*** Begin section ***

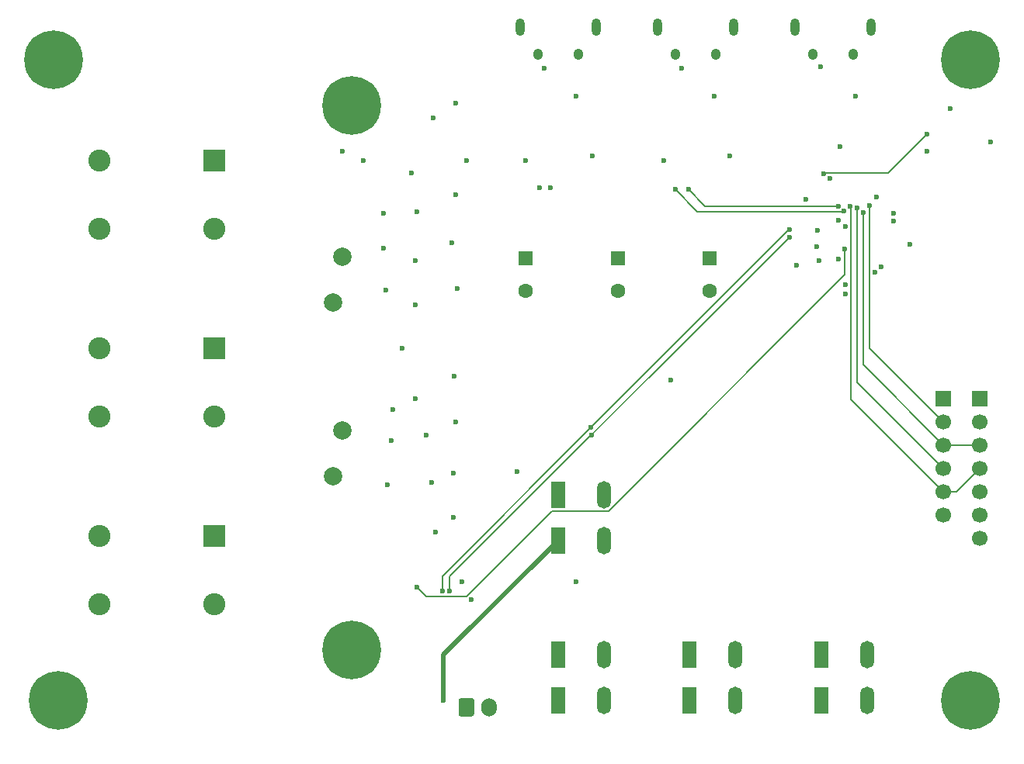
<source format=gbr>
G04 #@! TF.GenerationSoftware,KiCad,Pcbnew,9.0.1+1*
G04 #@! TF.CreationDate,2025-05-10T12:42:34+00:00*
G04 #@! TF.ProjectId,akkupack-ng,616b6b75-7061-4636-9b2d-6e672e6b6963,rev?*
G04 #@! TF.SameCoordinates,Original*
G04 #@! TF.FileFunction,Copper,L2,Inr*
G04 #@! TF.FilePolarity,Positive*
%FSLAX46Y46*%
G04 Gerber Fmt 4.6, Leading zero omitted, Abs format (unit mm)*
G04 Created by KiCad (PCBNEW 9.0.1+1) date 2025-05-10 12:42:34*
%MOMM*%
%LPD*%
G01*
G04 APERTURE LIST*
G04 #@! TA.AperFunction,ComponentPad*
%ADD10R,2.413000X2.413000*%
G04 #@! TD*
G04 #@! TA.AperFunction,ComponentPad*
%ADD11C,2.413000*%
G04 #@! TD*
G04 #@! TA.AperFunction,ComponentPad*
%ADD12R,1.700000X1.700000*%
G04 #@! TD*
G04 #@! TA.AperFunction,ComponentPad*
%ADD13C,1.700000*%
G04 #@! TD*
G04 #@! TA.AperFunction,ComponentPad*
%ADD14C,6.400000*%
G04 #@! TD*
G04 #@! TA.AperFunction,ComponentPad*
%ADD15R,1.500000X3.000000*%
G04 #@! TD*
G04 #@! TA.AperFunction,ComponentPad*
%ADD16O,1.500000X3.000000*%
G04 #@! TD*
G04 #@! TA.AperFunction,HeatsinkPad*
%ADD17O,1.000000X1.900000*%
G04 #@! TD*
G04 #@! TA.AperFunction,HeatsinkPad*
%ADD18O,1.050000X1.250000*%
G04 #@! TD*
G04 #@! TA.AperFunction,ComponentPad*
%ADD19C,2.000000*%
G04 #@! TD*
G04 #@! TA.AperFunction,ComponentPad*
%ADD20R,1.600000X1.600000*%
G04 #@! TD*
G04 #@! TA.AperFunction,ComponentPad*
%ADD21C,1.600000*%
G04 #@! TD*
G04 #@! TA.AperFunction,ComponentPad*
%ADD22O,1.700000X2.000000*%
G04 #@! TD*
G04 #@! TA.AperFunction,ViaPad*
%ADD23C,0.600000*%
G04 #@! TD*
G04 #@! TA.AperFunction,Conductor*
%ADD24C,0.500000*%
G04 #@! TD*
G04 #@! TA.AperFunction,Conductor*
%ADD25C,0.200000*%
G04 #@! TD*
G04 APERTURE END LIST*
D10*
X72500000Y-61000000D03*
D11*
X60000000Y-61000000D03*
X72500000Y-68500000D03*
X60000000Y-68500000D03*
D12*
X152000000Y-87000000D03*
D13*
X152000000Y-89540000D03*
X152000000Y-92080000D03*
X152000000Y-94620000D03*
X152000000Y-97160000D03*
X152000000Y-99700000D03*
D12*
X156000000Y-87000000D03*
D13*
X156000000Y-89540000D03*
X156000000Y-92080000D03*
X156000000Y-94620000D03*
X156000000Y-97160000D03*
X156000000Y-99700000D03*
X156000000Y-102240000D03*
D14*
X155000000Y-120000000D03*
D15*
X110000000Y-115000000D03*
X110000000Y-120000000D03*
D16*
X115000000Y-115000000D03*
X115000000Y-120000000D03*
D17*
X114175000Y-46460000D03*
D18*
X112225000Y-49460000D03*
X107775000Y-49460000D03*
D17*
X105825000Y-46460000D03*
D15*
X138700000Y-115000000D03*
X138700000Y-120000000D03*
D16*
X143700000Y-115000000D03*
X143700000Y-120000000D03*
D19*
X85500000Y-76500000D03*
X86500000Y-71500000D03*
D14*
X87500000Y-55000000D03*
D20*
X106500000Y-71750000D03*
D21*
X106500000Y-75250000D03*
D10*
X72500000Y-81500000D03*
D11*
X60000000Y-81500000D03*
X72500000Y-89000000D03*
X60000000Y-89000000D03*
D10*
X72500000Y-102000000D03*
D11*
X60000000Y-102000000D03*
X72500000Y-109500000D03*
X60000000Y-109500000D03*
D14*
X55500000Y-120000000D03*
X87500000Y-114500000D03*
D19*
X85500000Y-95500000D03*
X86500000Y-90500000D03*
D15*
X124350000Y-115000000D03*
X124350000Y-120000000D03*
D16*
X129350000Y-115000000D03*
X129350000Y-120000000D03*
D14*
X155000000Y-50000000D03*
D20*
X116500000Y-71750000D03*
D21*
X116500000Y-75250000D03*
D15*
X110000500Y-97500000D03*
X110000500Y-102500000D03*
D16*
X115000500Y-97500000D03*
X115000500Y-102500000D03*
D17*
X144175000Y-46460000D03*
D18*
X142225000Y-49460000D03*
X137775000Y-49460000D03*
D17*
X135825000Y-46460000D03*
D20*
X126500000Y-71750000D03*
D21*
X126500000Y-75250000D03*
D14*
X55000000Y-50000000D03*
G04 #@! TA.AperFunction,ComponentPad*
G36*
G01*
X99150000Y-121475000D02*
X99150000Y-119975000D01*
G75*
G02*
X99400000Y-119725000I250000J0D01*
G01*
X100600000Y-119725000D01*
G75*
G02*
X100850000Y-119975000I0J-250000D01*
G01*
X100850000Y-121475000D01*
G75*
G02*
X100600000Y-121725000I-250000J0D01*
G01*
X99400000Y-121725000D01*
G75*
G02*
X99150000Y-121475000I0J250000D01*
G01*
G37*
G04 #@! TD.AperFunction*
D22*
X102500000Y-120725000D03*
D17*
X129175000Y-46460000D03*
D18*
X127225000Y-49460000D03*
X122775000Y-49460000D03*
D17*
X120825000Y-46460000D03*
D23*
X97500000Y-120000000D03*
X98800000Y-89600000D03*
X138300000Y-68700000D03*
X94000000Y-62400000D03*
X94600000Y-66600000D03*
X91400000Y-96400000D03*
X98700000Y-84600000D03*
X91800000Y-91600000D03*
X98600000Y-95200000D03*
X94400000Y-87000000D03*
X94400000Y-76800000D03*
X96400000Y-56400000D03*
X98600000Y-100000000D03*
X94400000Y-72000000D03*
X95600000Y-91000000D03*
X98800000Y-64800000D03*
X92000000Y-88200000D03*
X91000000Y-66800000D03*
X98400000Y-70000000D03*
X96200000Y-96200000D03*
X99000000Y-75000000D03*
X91200000Y-75200000D03*
X91000000Y-70600000D03*
X96600000Y-101600000D03*
X140600000Y-71800000D03*
X98800000Y-54800000D03*
X138200000Y-70400000D03*
X100000000Y-61000000D03*
X88750000Y-61000000D03*
X105500000Y-95000000D03*
X100500000Y-109000000D03*
X93000000Y-81500000D03*
X86500000Y-60000000D03*
X113600737Y-90200737D03*
X97400000Y-108000000D03*
X135250000Y-68600000D03*
X141275735Y-70724265D03*
X94600000Y-107600000D03*
X98199965Y-107992582D03*
X113625250Y-91025250D03*
X135250000Y-69400003D03*
X148375735Y-70224265D03*
X141350000Y-74600000D03*
X136000000Y-72500000D03*
X122250000Y-85000000D03*
X144750000Y-65000000D03*
X137000000Y-65250000D03*
X141350000Y-75600000D03*
X150200000Y-60000000D03*
X152800000Y-55400000D03*
X140600000Y-67600000D03*
X139000000Y-62500000D03*
X150200000Y-58200000D03*
X157200000Y-59000000D03*
X141350000Y-68200000D03*
X123500000Y-51000000D03*
X127000000Y-54000000D03*
X128750000Y-60500000D03*
X121500000Y-61000000D03*
X138488146Y-71954836D03*
X139650000Y-63000000D03*
X140750000Y-59500000D03*
X124200000Y-64200000D03*
X140602510Y-66004669D03*
X122800000Y-64200000D03*
X141202607Y-66533710D03*
X144556564Y-73200000D03*
X108000000Y-64000000D03*
X109200000Y-64000000D03*
X145200000Y-72600000D03*
X146624265Y-67624265D03*
X141857592Y-66074364D03*
X143250000Y-66750000D03*
X143956564Y-65983036D03*
X142650000Y-66184313D03*
X108500000Y-51000000D03*
X112000000Y-54000000D03*
X113750000Y-60500000D03*
X106500000Y-61000000D03*
X99500000Y-107000000D03*
X112000000Y-107000000D03*
X138600000Y-50800000D03*
X142400000Y-54000000D03*
X146600000Y-66800000D03*
D24*
X97500000Y-115000500D02*
X110000500Y-102500000D01*
X97500000Y-120000000D02*
X97500000Y-115000500D01*
D25*
X97400000Y-108000000D02*
X97400000Y-106401474D01*
X135201474Y-68600000D02*
X113600737Y-90200737D01*
X135250000Y-68600000D02*
X135201474Y-68600000D01*
X97400000Y-106401474D02*
X113600737Y-90200737D01*
X94600000Y-107600000D02*
X95600000Y-108600000D01*
X100051471Y-108600000D02*
X109351471Y-99300000D01*
X115500000Y-99300000D02*
X141275735Y-73524265D01*
X141275735Y-73524265D02*
X141275735Y-70724265D01*
X109351471Y-99300000D02*
X115500000Y-99300000D01*
X95600000Y-108600000D02*
X100051471Y-108600000D01*
X98199965Y-107992582D02*
X98199965Y-106450535D01*
X135250000Y-69400500D02*
X135250000Y-69400003D01*
X98199965Y-106450535D02*
X135250000Y-69400500D01*
X139100000Y-62400000D02*
X146000000Y-62400000D01*
X146000000Y-62400000D02*
X150200000Y-58200000D01*
X139000000Y-62500000D02*
X139100000Y-62400000D01*
X126004669Y-66004669D02*
X140602510Y-66004669D01*
X124200000Y-64200000D02*
X126004669Y-66004669D01*
X125204669Y-66604669D02*
X141131648Y-66604669D01*
X122800000Y-64200000D02*
X125204669Y-66604669D01*
X141131648Y-66604669D02*
X141202607Y-66533710D01*
X141857592Y-66074364D02*
X141950000Y-66166772D01*
X152000000Y-97160000D02*
X153460000Y-97160000D01*
X153460000Y-97160000D02*
X156000000Y-94620000D01*
X141950000Y-66166772D02*
X141950000Y-87110000D01*
X141950000Y-87110000D02*
X152000000Y-97160000D01*
X152000000Y-92080000D02*
X156000000Y-92080000D01*
X143250000Y-66750000D02*
X143250000Y-83330000D01*
X143250000Y-83330000D02*
X152000000Y-92080000D01*
X152000000Y-89540000D02*
X143956564Y-81496564D01*
X143956564Y-81496564D02*
X143956564Y-65983036D01*
X142650000Y-66184313D02*
X142650000Y-85270000D01*
X142650000Y-85270000D02*
X152000000Y-94620000D01*
M02*

</source>
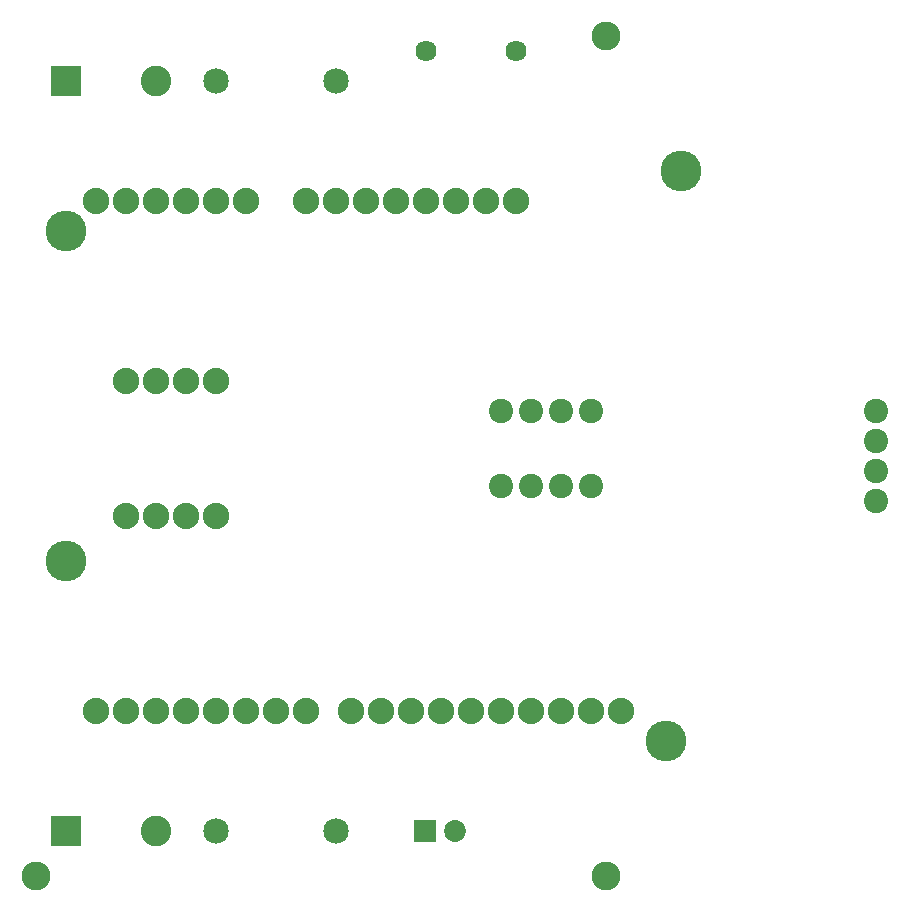
<source format=gbs>
G04 MADE WITH FRITZING*
G04 WWW.FRITZING.ORG*
G04 DOUBLE SIDED*
G04 HOLES PLATED*
G04 CONTOUR ON CENTER OF CONTOUR VECTOR*
%ASAXBY*%
%FSLAX23Y23*%
%MOIN*%
%OFA0B0*%
%SFA1.0B1.0*%
%ADD10C,0.096614*%
%ADD11C,0.088000*%
%ADD12C,0.070444*%
%ADD13C,0.072992*%
%ADD14C,0.102000*%
%ADD15C,0.085000*%
%ADD16C,0.135984*%
%ADD17C,0.081000*%
%ADD18C,0.080972*%
%ADD19R,0.072992X0.072992*%
%ADD20R,0.102000X0.102000*%
%LNMASK0*%
G90*
G70*
G54D10*
X2002Y110D03*
X2002Y2910D03*
X102Y110D03*
G54D11*
X2052Y660D03*
X1952Y660D03*
X1852Y660D03*
X1752Y660D03*
X1652Y660D03*
X1552Y660D03*
X1452Y660D03*
X1352Y660D03*
X1252Y660D03*
X1152Y660D03*
X1002Y660D03*
X902Y660D03*
X802Y660D03*
X702Y660D03*
X602Y660D03*
X502Y660D03*
X402Y660D03*
X302Y660D03*
X1702Y2360D03*
X1602Y2360D03*
X1502Y2360D03*
X1402Y2360D03*
X1302Y2360D03*
X1202Y2360D03*
X1102Y2360D03*
X1002Y2360D03*
X802Y2360D03*
X702Y2360D03*
X602Y2360D03*
X502Y2360D03*
X402Y2360D03*
X302Y2360D03*
G54D12*
X1402Y2860D03*
X1702Y2860D03*
G54D13*
X1399Y260D03*
X1498Y260D03*
G54D14*
X202Y260D03*
X502Y260D03*
X202Y2760D03*
X502Y2760D03*
G54D15*
X702Y260D03*
X1102Y260D03*
X702Y2760D03*
X1102Y2760D03*
G54D16*
X202Y2260D03*
X202Y1160D03*
X2252Y2460D03*
X2202Y560D03*
G54D17*
X1952Y1410D03*
X1852Y1410D03*
G54D18*
X1752Y1410D03*
X1652Y1410D03*
G54D17*
X1952Y1410D03*
X1852Y1410D03*
G54D18*
X1752Y1410D03*
X1652Y1410D03*
G54D17*
X2902Y1660D03*
X2902Y1560D03*
G54D18*
X2902Y1460D03*
X2902Y1360D03*
G54D17*
X2902Y1660D03*
X2902Y1560D03*
G54D18*
X2902Y1460D03*
X2902Y1360D03*
G54D17*
X1652Y1660D03*
X1752Y1660D03*
G54D18*
X1852Y1660D03*
X1952Y1660D03*
G54D17*
X1652Y1660D03*
X1752Y1660D03*
G54D18*
X1852Y1660D03*
X1952Y1660D03*
G54D11*
X702Y1310D03*
X602Y1310D03*
X502Y1310D03*
X402Y1310D03*
X702Y1310D03*
X602Y1310D03*
X502Y1310D03*
X402Y1310D03*
X402Y1760D03*
X502Y1760D03*
X602Y1760D03*
X702Y1760D03*
X402Y1760D03*
X502Y1760D03*
X602Y1760D03*
X702Y1760D03*
G54D19*
X1399Y260D03*
G54D20*
X202Y260D03*
X202Y2760D03*
G04 End of Mask0*
M02*
</source>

*** End section ***

**REQUIRED WORK**
Could you find every line in the records above that has the string "source" and copy it?

**SOLUTION TO THIS EXERCISE**
<source format=gbr>
</source>
<source format=gbs>
</source>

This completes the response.